Time is ripe to invest in bonds, say experts
The time is ripe for investors to get into the bond market and take advantage of the opportunities available to them, according to a leading Canadian bond expert.
Peter Kotsopoulos, executive vice-president and managing director of McLean Budden, and colleague Bradley Hicks, vice-president and head of fixed income, were in Bermuda last week meeting with clients of North Atlantic Asset Management, who manage investments for BF&M.
Mr. Kotsopoulos said the next three months would be an ideal time for cash sitting on the sideline to be put into buying into bonds, particularly US corporate and Government bonds.

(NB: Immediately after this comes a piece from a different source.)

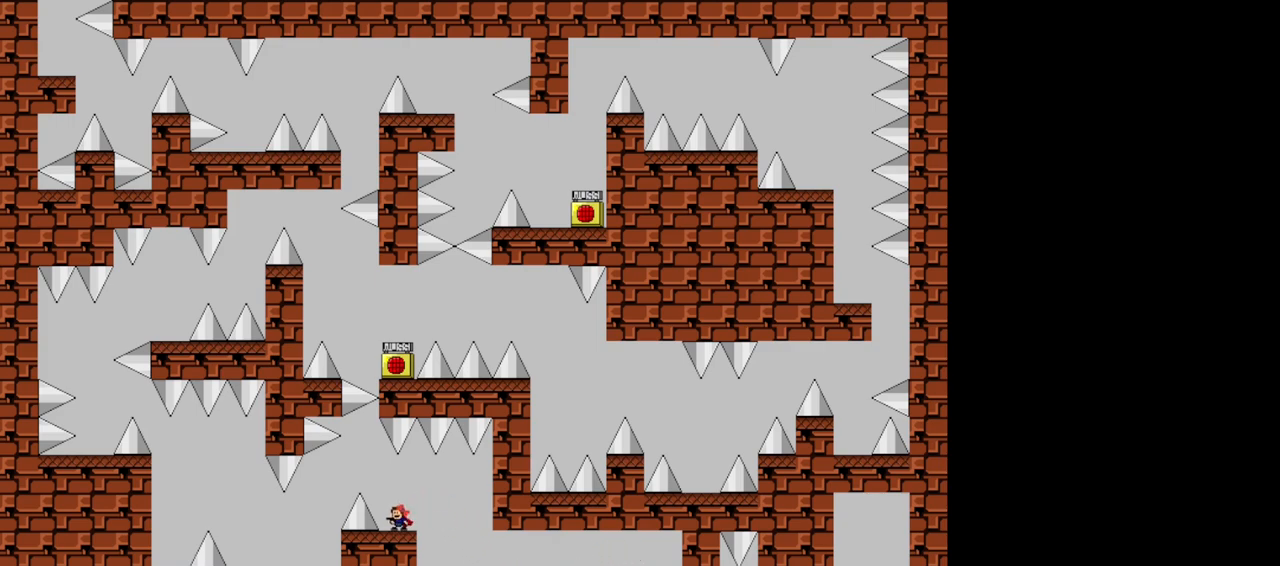
{"keys": [], "events": [[200, "left", "down"], [220, "left", "up"]]}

And he is upbeat about the prospects for the Bermuda economy and market despite the general doom and gloom among investors on the Island.
"I don't see a disaster scenario as far as the Bermuda market goes," he said.

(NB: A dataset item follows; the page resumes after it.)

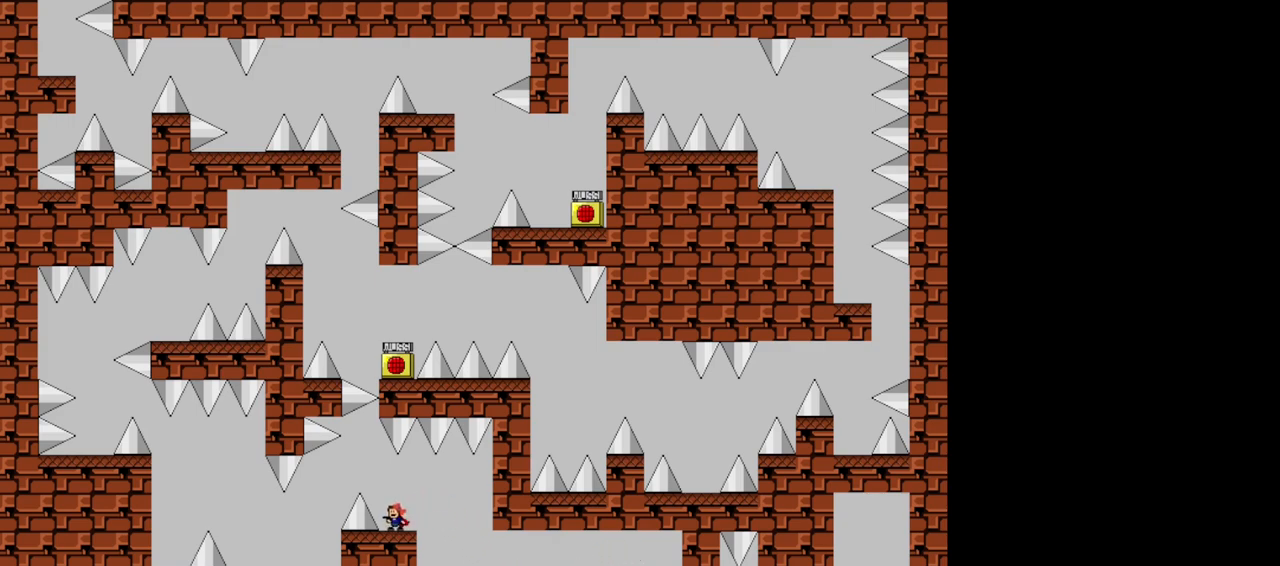
{"keys": [], "events": []}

"I sense the people here are a little bit more pessimistic about the outlook for Bermuda.
"But there is certainly a positive wealth effect that hovers over the Bermuda economy and I think it is not as bad as the locals might think."
Mr. Kotsopoulos said that the global economy had enjoyed a strong period of sustained growth prior to the downturn hitting in 2008 and 2009 and despite the best efforts of the US Federal Reserve to revive it, inflation had not yet raised its head. He said that bonds were therefore an attractive proposition in the current climate.
Looking at the bigger picture, Mr. Kotsopoulos said a question mark had been raised over the financial position of debt-laden Greece and similar small European economies. However, he added that if the issue was overcome the US Government bond market would probably prosper through a liquidity injection by global central banks.
"I don't think the global economy can withstand another meltdown," he said.
"It would be very difficult to come up with another large spending or liquidity package and if it did then maybe inflation would be a problem.
"So for the bond market, pretty much getting any raise in interest rates would be a good buying opportunity."
Further ahead, Mr. Kotsopoulos views steady returns from the market — not at the same double-digit level experienced in the 1990s — but with a reasonable rate for bonds.